Not one to equivocate-for he looked upon sexual intercourse . as a phenomenon no more remarkable than any other motor activity-Dr. Chapman promptly undertook to explain the act of copulation in dry scientific terms. Fifteen minutes later, when he was done, Jonathan knew considerably more about monkeys and apes, but over human love there still remained the veil. He stammered his confusion to his uncle. Surprised, Dr. Chapman stared at his nephew, and, at last, he saw him as a boy. To Dr. Chapman’s credit, he sensed at once that he was incapable of communicating on this subject more simply. He realized that this was a matter that might best be handled by men who worked with words. Dr. Chapman advised Jonathan (dryly, it is to be hoped) to practice abstinence for a few days, to check his curiosity, and to withhold further inquiry, while an effort was made to locate several good books on the subject.
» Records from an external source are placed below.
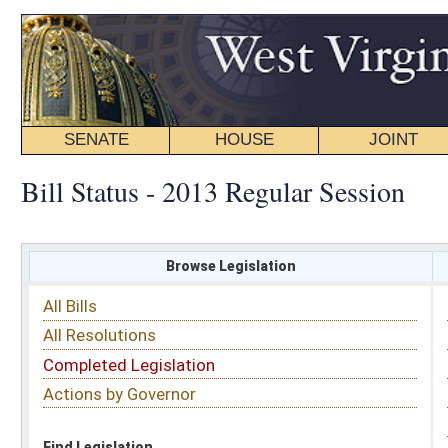
SENATE
HOUSE
JOINT
BILL STATUS
Bill Status - 2013 Regular Session
Browse Legislation
Search
All Bills
Subject
All Resolutions
Short Title
Completed Legislation
Sponsor
Actions by Governor
Date Introduced
Code Affected
Find Legislation
All Same As
House Bill 2535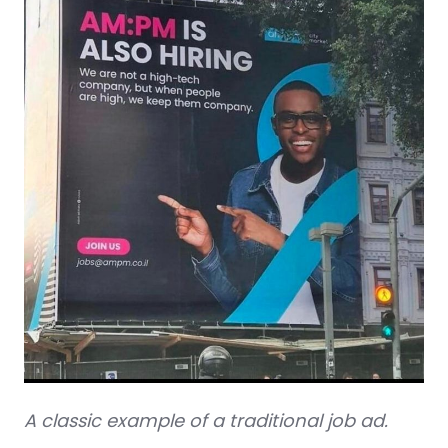
A classic example of a traditional job ad.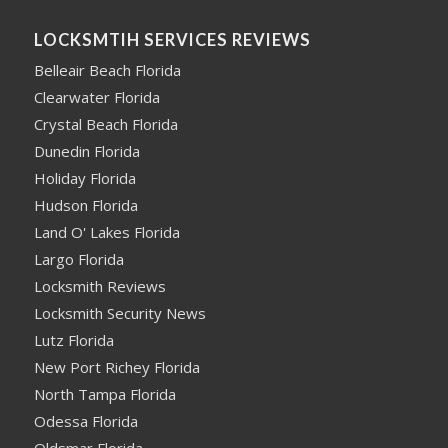
LOCKSMTIH SERVICES REVIEWS
Belleair Beach Florida
Clearwater Florida
Crystal Beach Florida
Dunedin Florida
Holiday Florida
Hudson Florida
Land O' Lakes Florida
Largo Florida
Locksmith Reviews
Locksmith Security News
Lutz Florida
New Port Richey Florida
North Tampa Florida
Odessa Florida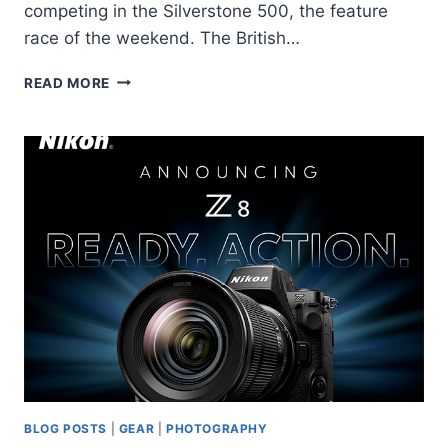
competing in the Silverstone 500, the feature
race of the weekend. The British…
BRITISH
READ MORE
GT
CHAMPIONSHIP
BLOG POSTS
|
GEAR
|
PHOTOGRAPHY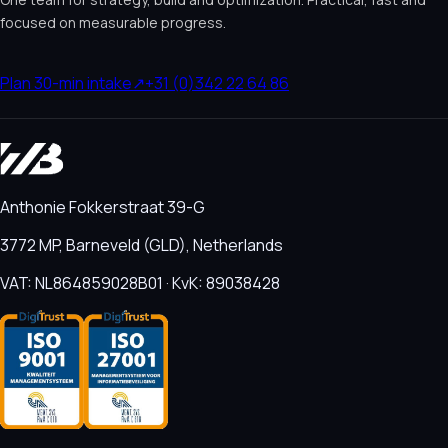
focused on measurable progress.
Plan 30-min intake
↗
+31 (0)342 22 64 86
Anthonie Fokkerstraat 39-G
3772 MP, Barneveld (GLD), Netherlands
VAT: NL864859028B01 · KvK: 89038428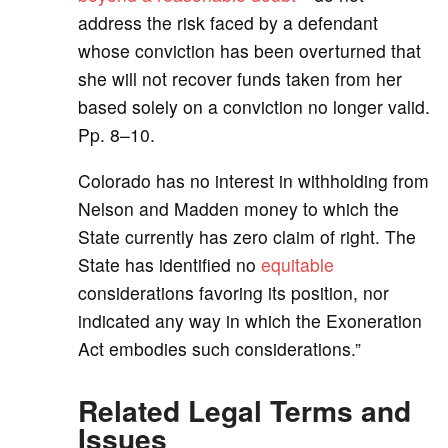
address the risk faced by a defendant
whose conviction has been overturned that
she will not recover funds taken from her
based solely on a conviction no longer valid.
Pp. 8–10.
Colorado has no interest in withholding from
Nelson and Madden money to which the
State currently has zero claim of right. The
State has identified no
equitable
considerations favoring its position, nor
indicated any way in which the Exoneration
Act embodies such considerations.”
Related Legal Terms and
Issues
Impatiently, Jonathan waited. Impatiently, Dr. Chapman searched. Lucid books giving exposition on sexual union were few and far between. There were several how-to-do books, but they were dated and poorly done. There were academic studies and surveys, such as those by Davis, Hamilton, Dickinson, and Kinsey, but they were either limited, special,* and incomprehensible to the younger layman, unless popularly interpreted, or so broad and general in coverage as to be useless for any specific use. There were literary novels, but they were romantic, ill-informed, and too often erotic. And nowhere was there a single popular volume, designed for ordinary adolescents, that contained sound and thorough research into the actual sex life of under-aged human beings rather than mere speculation.